PRELIMINARY DATA FROM THE TWO schools highlight the stark differences in their philosophies and goals. According to the Massachusetts Department of Public Health, 97 percent of the 153 students referred to Northshore in its first five years actually enrolled and stayed — and nearly every one of them was actively using drugs at the time of enrollment. That’s no surprise given that the school will take all comers, regardless of whether they’re sober.
By contrast, the tougher standards at Ostiguy meant that while 84 percent of the 142 students referred to that school wound up enrolling and staying, just 22 percent of them were actively using at the time. What’s really striking, though, is that while fully 90 percent of Northshore students reported that they continued substance use, at least occasionally, after leaving the school, just 12 percent of Ostiguy students reported the same. Even so, according to the DPH, students at both schools who were still using when they left were doing so less often than when they initially enrolled.
It’s easy to think that Northshore is simply too chaotic and too permissive to be doing its students much good. Especially when you factor in the conclusions of Harvard’s John Kelly, who says that adolescent addiction programs “generally have the best results” when they “reward moves in the right direction” — that direction being reduced use and abstinence — and have clearly defined sanctions in place. The truth is, there are times when you wonder whether Northshore has the kind of sanctions Kelly is talking about. Do the students there have the sense that there’s something — anything — at stake? The bar at Northshore can seem extraordinarily low. As long as you want to get better, and as long as you’re not in imminent danger of killing yourself or others, the message seems to be: At least you showed up. We’re glad you’re here. Let’s talk about it. Don’t kids need to be pushed harder than that to do the miserable, difficult work that recovery requires?

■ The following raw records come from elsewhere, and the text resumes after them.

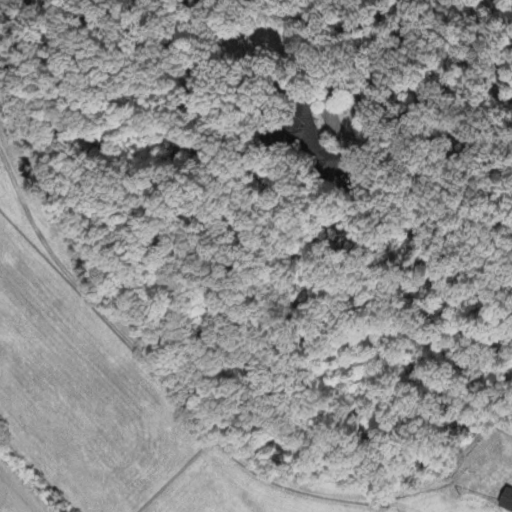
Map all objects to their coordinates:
road: (391, 143)
building: (505, 501)
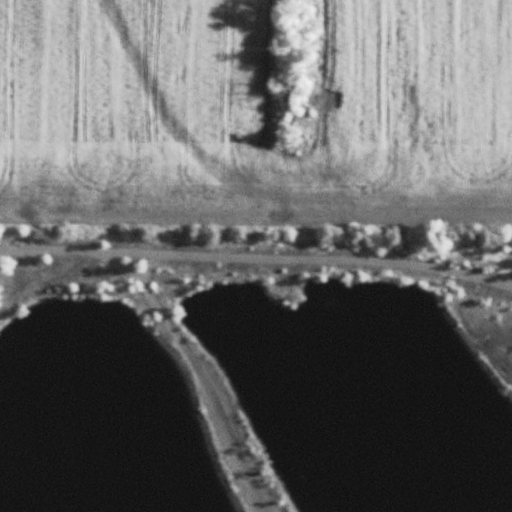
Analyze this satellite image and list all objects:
road: (256, 258)
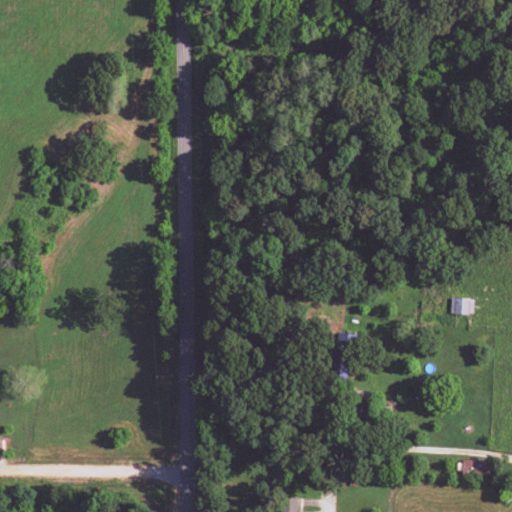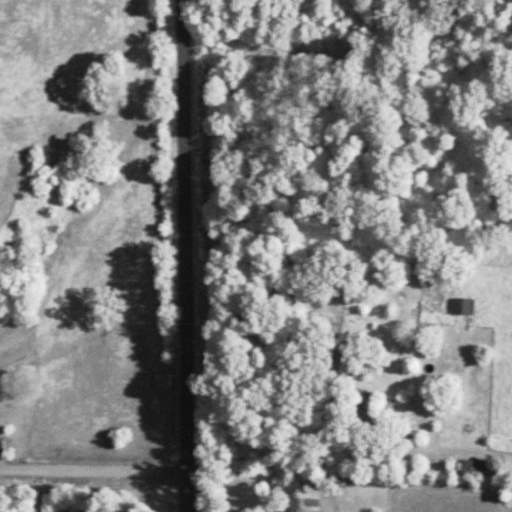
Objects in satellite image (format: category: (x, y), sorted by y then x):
road: (347, 200)
road: (183, 255)
building: (461, 306)
road: (428, 449)
building: (475, 467)
road: (91, 471)
building: (288, 504)
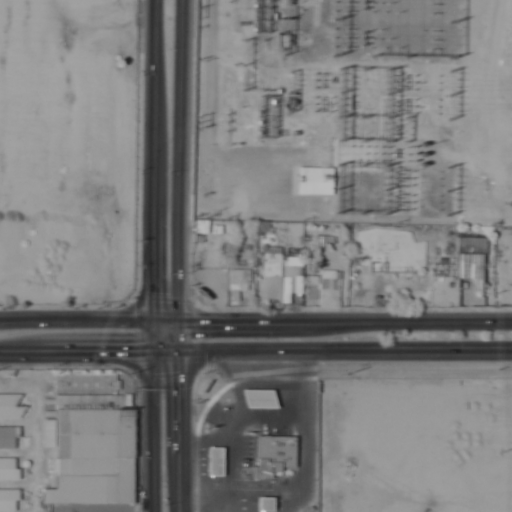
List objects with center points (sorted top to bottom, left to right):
power substation: (333, 107)
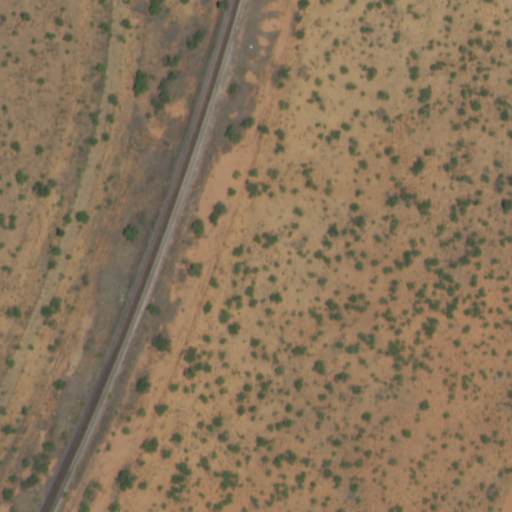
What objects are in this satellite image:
road: (44, 153)
railway: (150, 259)
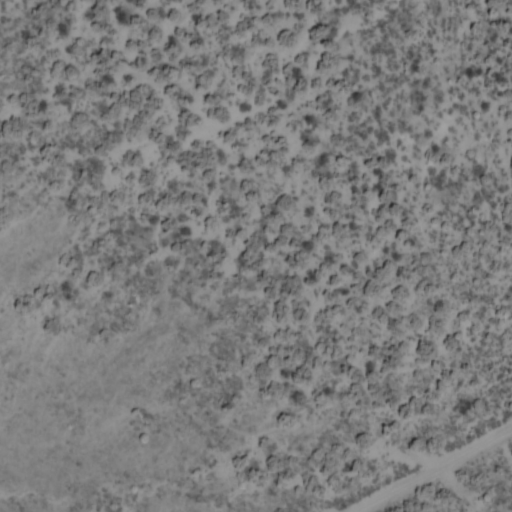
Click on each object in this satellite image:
road: (441, 473)
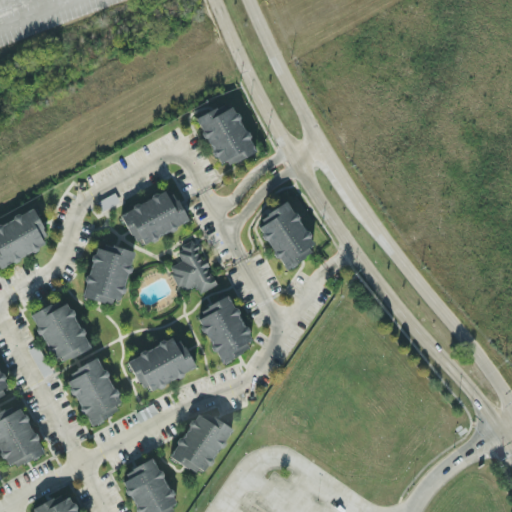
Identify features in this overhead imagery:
road: (34, 13)
road: (281, 73)
building: (224, 133)
road: (307, 153)
road: (338, 170)
road: (247, 176)
road: (91, 193)
road: (255, 193)
building: (153, 215)
road: (219, 224)
building: (284, 233)
building: (20, 235)
road: (342, 241)
road: (337, 258)
building: (190, 267)
building: (107, 272)
road: (258, 294)
road: (432, 301)
building: (223, 327)
building: (59, 329)
building: (38, 359)
building: (160, 362)
building: (2, 385)
building: (93, 390)
traffic signals: (481, 401)
road: (182, 407)
road: (52, 414)
road: (503, 422)
building: (16, 435)
building: (199, 440)
road: (288, 458)
road: (446, 464)
building: (148, 488)
road: (268, 493)
building: (57, 504)
road: (11, 506)
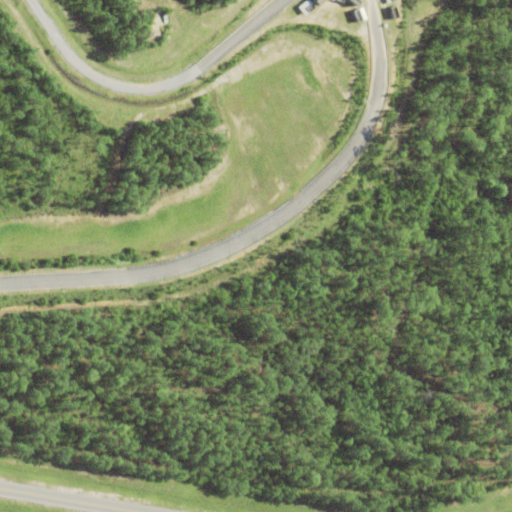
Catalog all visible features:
road: (75, 499)
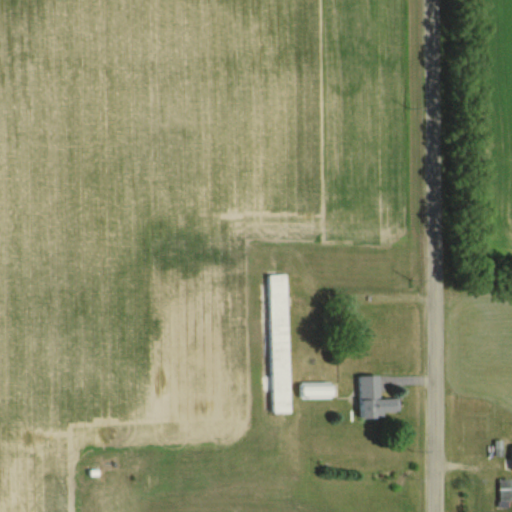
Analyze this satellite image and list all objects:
crop: (486, 130)
crop: (160, 182)
road: (432, 256)
building: (248, 319)
crop: (487, 330)
building: (171, 345)
building: (243, 380)
building: (313, 390)
building: (371, 399)
building: (257, 449)
building: (511, 458)
building: (502, 490)
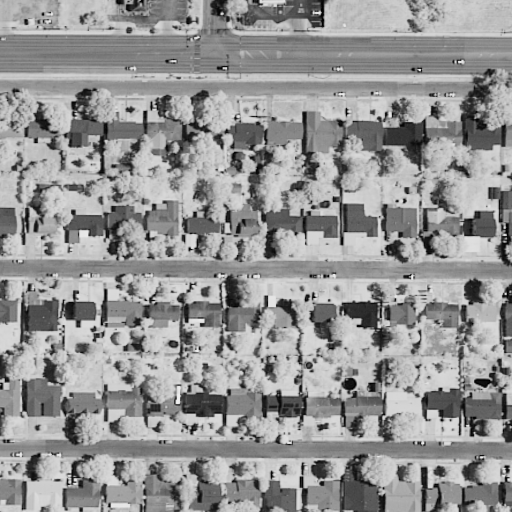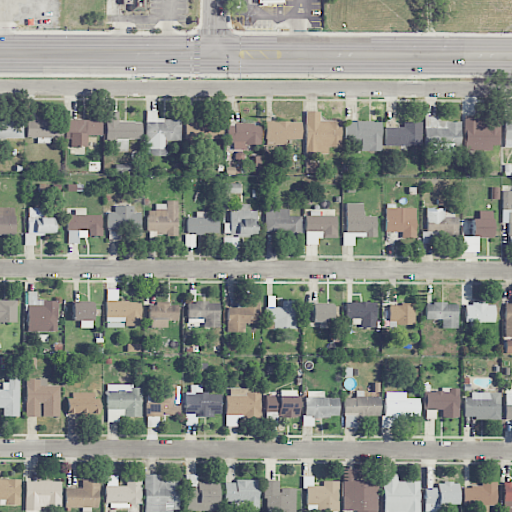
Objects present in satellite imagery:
building: (268, 0)
building: (269, 0)
building: (135, 4)
building: (133, 5)
road: (16, 6)
road: (216, 27)
road: (429, 27)
road: (108, 53)
traffic signals: (216, 54)
road: (363, 54)
road: (256, 88)
building: (11, 128)
building: (39, 128)
building: (122, 130)
building: (203, 130)
building: (82, 131)
building: (282, 132)
building: (481, 132)
building: (160, 133)
building: (507, 133)
building: (243, 134)
building: (320, 134)
building: (364, 134)
building: (403, 134)
building: (440, 135)
building: (507, 209)
building: (163, 218)
building: (123, 219)
building: (400, 220)
building: (7, 221)
building: (282, 221)
building: (440, 221)
building: (357, 223)
building: (37, 224)
building: (201, 224)
building: (482, 224)
building: (82, 225)
building: (239, 225)
building: (319, 228)
road: (256, 269)
building: (67, 309)
building: (7, 311)
building: (121, 311)
building: (203, 312)
building: (321, 312)
building: (362, 312)
building: (479, 312)
building: (82, 313)
building: (281, 313)
building: (442, 313)
building: (41, 314)
building: (162, 314)
building: (400, 314)
building: (241, 315)
building: (507, 319)
building: (508, 345)
building: (10, 396)
building: (41, 398)
building: (122, 401)
building: (165, 401)
building: (442, 401)
building: (201, 402)
building: (82, 404)
building: (281, 404)
building: (320, 404)
building: (241, 405)
building: (482, 405)
building: (361, 406)
building: (508, 410)
road: (256, 450)
building: (9, 491)
building: (122, 492)
building: (358, 492)
building: (42, 494)
building: (160, 494)
building: (200, 494)
building: (240, 494)
building: (399, 494)
building: (83, 495)
building: (321, 495)
building: (480, 495)
building: (439, 496)
building: (507, 497)
building: (278, 498)
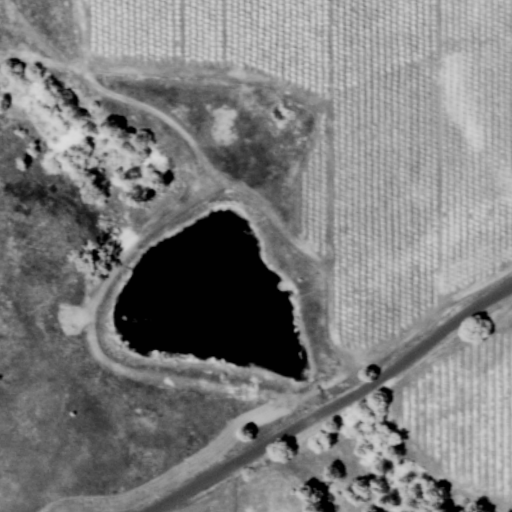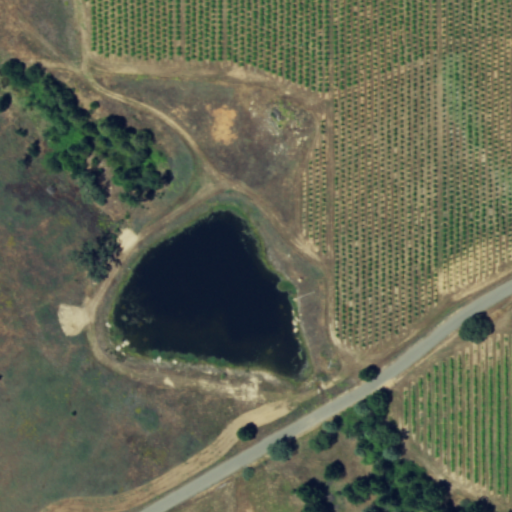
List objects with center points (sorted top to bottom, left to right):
road: (327, 398)
crop: (199, 499)
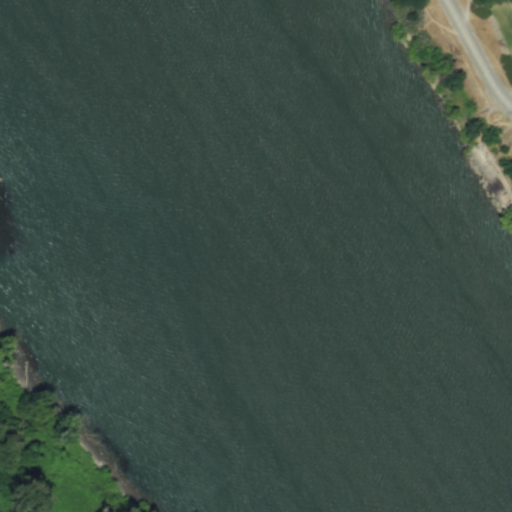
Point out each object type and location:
road: (475, 57)
river: (269, 260)
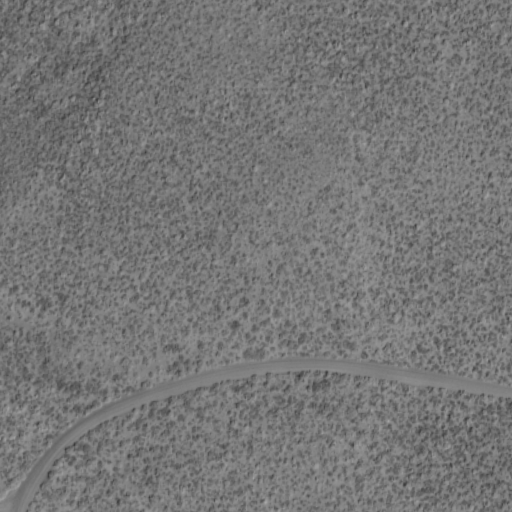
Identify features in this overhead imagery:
road: (239, 372)
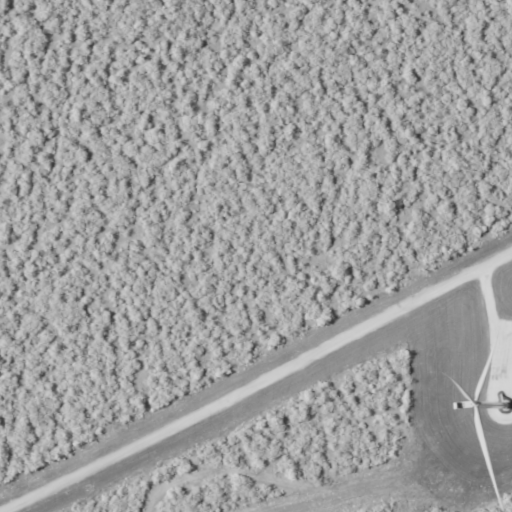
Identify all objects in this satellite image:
wind turbine: (511, 413)
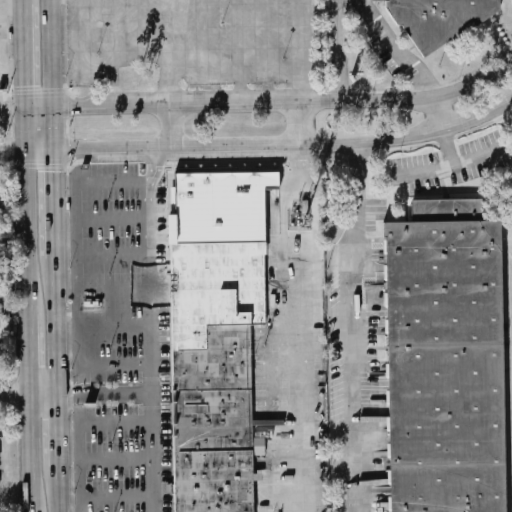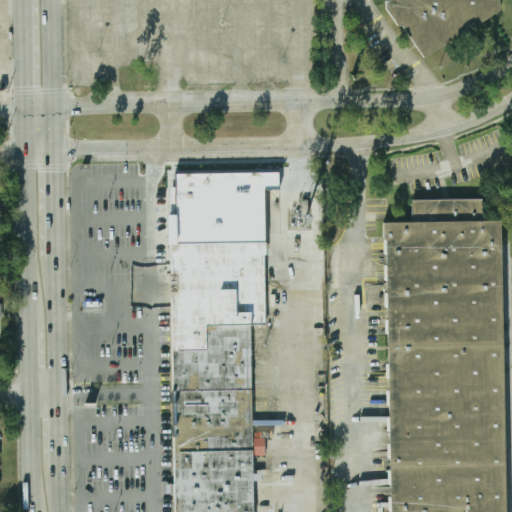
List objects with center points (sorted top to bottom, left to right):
building: (439, 19)
building: (439, 20)
road: (398, 46)
road: (300, 50)
road: (168, 52)
road: (27, 53)
road: (14, 71)
road: (54, 73)
traffic signals: (28, 80)
road: (287, 101)
traffic signals: (74, 107)
road: (14, 108)
road: (42, 108)
road: (439, 116)
road: (300, 123)
road: (176, 125)
road: (287, 146)
road: (42, 148)
traffic signals: (6, 149)
road: (14, 149)
road: (450, 149)
road: (445, 166)
traffic signals: (56, 167)
road: (56, 203)
road: (30, 210)
road: (73, 234)
road: (151, 269)
building: (1, 313)
road: (58, 326)
road: (303, 328)
road: (352, 328)
building: (217, 334)
building: (216, 336)
road: (32, 353)
building: (448, 359)
building: (445, 360)
road: (29, 394)
road: (77, 396)
road: (152, 405)
road: (60, 431)
building: (0, 451)
road: (34, 453)
road: (78, 470)
road: (60, 490)
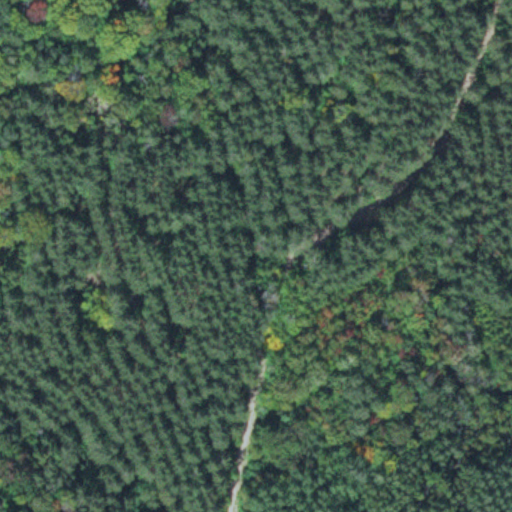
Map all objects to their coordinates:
road: (324, 234)
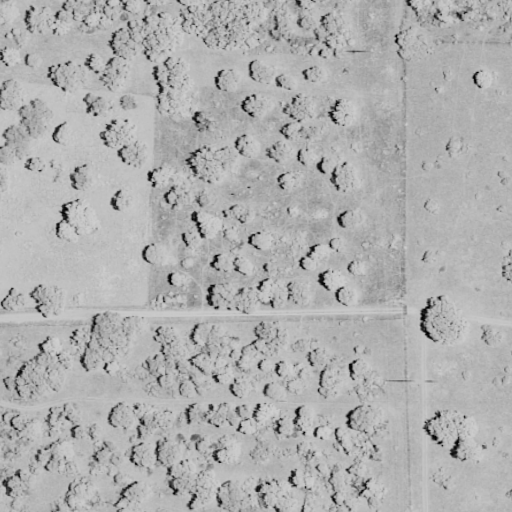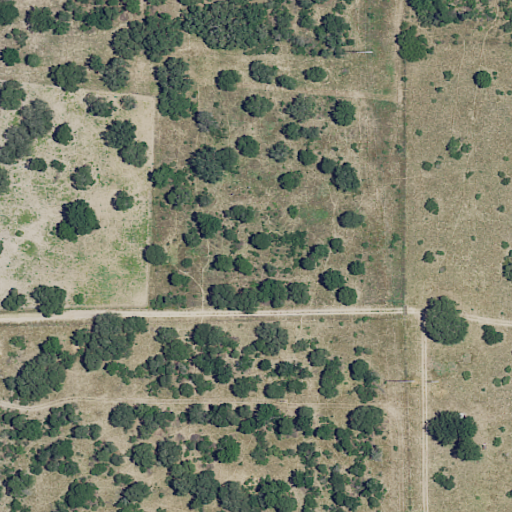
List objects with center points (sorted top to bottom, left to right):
power tower: (373, 52)
road: (256, 310)
power tower: (415, 382)
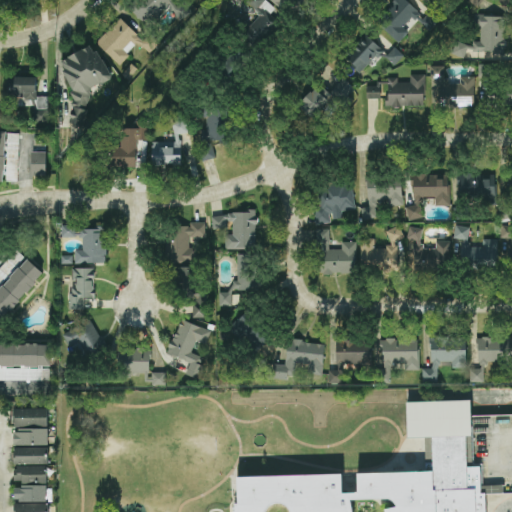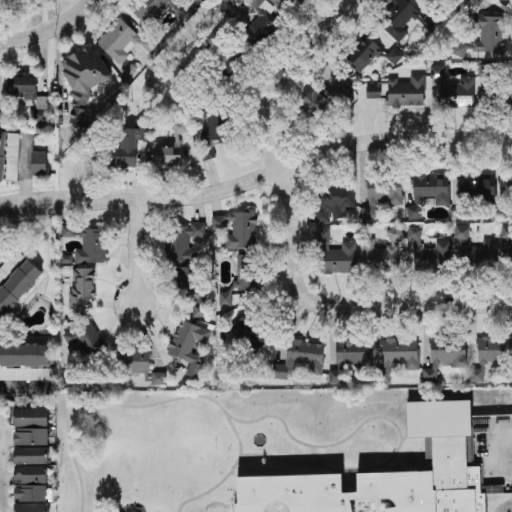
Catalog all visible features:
building: (478, 2)
building: (287, 5)
building: (159, 9)
building: (398, 18)
building: (261, 21)
building: (430, 21)
road: (51, 30)
building: (485, 37)
building: (120, 41)
building: (363, 54)
building: (394, 56)
road: (287, 75)
building: (84, 79)
building: (454, 89)
building: (373, 92)
building: (406, 92)
building: (27, 93)
building: (325, 98)
building: (215, 124)
building: (130, 145)
building: (170, 145)
building: (207, 153)
building: (2, 155)
building: (12, 157)
building: (39, 163)
road: (24, 169)
road: (257, 178)
building: (478, 187)
building: (428, 192)
building: (382, 195)
building: (333, 201)
building: (237, 229)
building: (68, 231)
building: (184, 242)
building: (507, 242)
building: (92, 247)
road: (47, 251)
building: (477, 251)
building: (381, 252)
road: (7, 253)
building: (429, 253)
road: (139, 255)
building: (335, 255)
building: (186, 274)
building: (242, 278)
building: (15, 280)
road: (38, 283)
building: (82, 287)
road: (341, 305)
building: (199, 306)
building: (251, 330)
building: (85, 338)
building: (189, 346)
building: (449, 351)
building: (490, 355)
building: (398, 356)
building: (350, 357)
building: (301, 358)
building: (25, 361)
building: (135, 361)
building: (430, 374)
building: (159, 378)
road: (25, 388)
road: (166, 401)
building: (30, 417)
building: (433, 417)
road: (395, 424)
building: (31, 437)
road: (2, 454)
building: (31, 455)
road: (509, 462)
road: (3, 463)
building: (30, 474)
building: (387, 475)
building: (372, 487)
road: (234, 491)
building: (31, 493)
building: (31, 507)
road: (505, 508)
road: (216, 510)
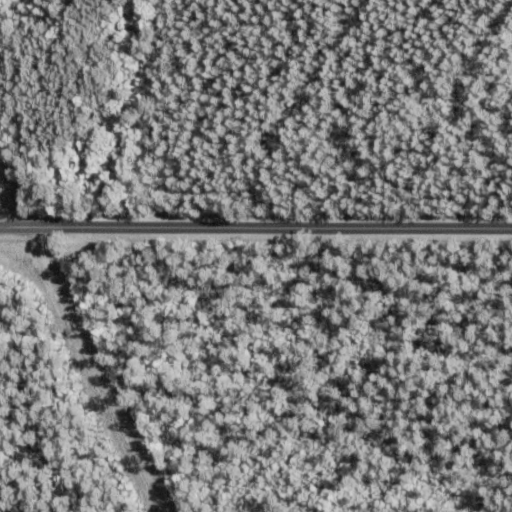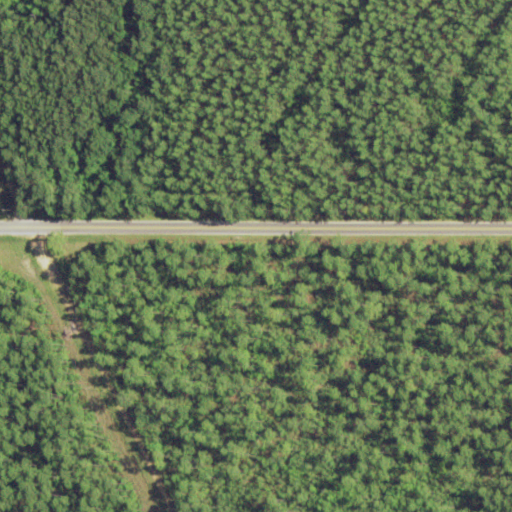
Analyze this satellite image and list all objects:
road: (12, 187)
road: (255, 227)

But there’s something else that’s true: Northshore offers at least some kind of structure and support to the teens who need it most. And if the choice is between a low bar and an unsupervised 14-year-old boy hiding in the woods outside an ATM so he can rob people — as Billy once did to pay for heroin — well, the low bar may win.
LATER IN THE DAY at Northshore, Alex and Billy go outside to smoke a cigarette and continue their conversation about marijuana. People can say what they want about weed, Billy announces, “But for me, that’s not a serious drug addiction.”
Alex nods. “I don’t think it’s that bad,” he says. “If you’re coming up positive for opiates, you’re going to have a problem.”
But Billy knows that eventually Lipinski will push him to cut down or stop with the pot completely. “When it does come time,” he tells Alex as their teachers start calling them in for fourth period, “I don’t know how I’m going to stop smoking weed. I have smoked weed every single day of my life since I was 11. And when I don’t smoke, I’m a dickhead. I’m such an asshole.”
Alex says that’s how he is about quitting cigarettes. “Butts?” Billy says, blowing out smoke. “I don’t plan on quitting them anytime soon. You don’t have to worry about that.”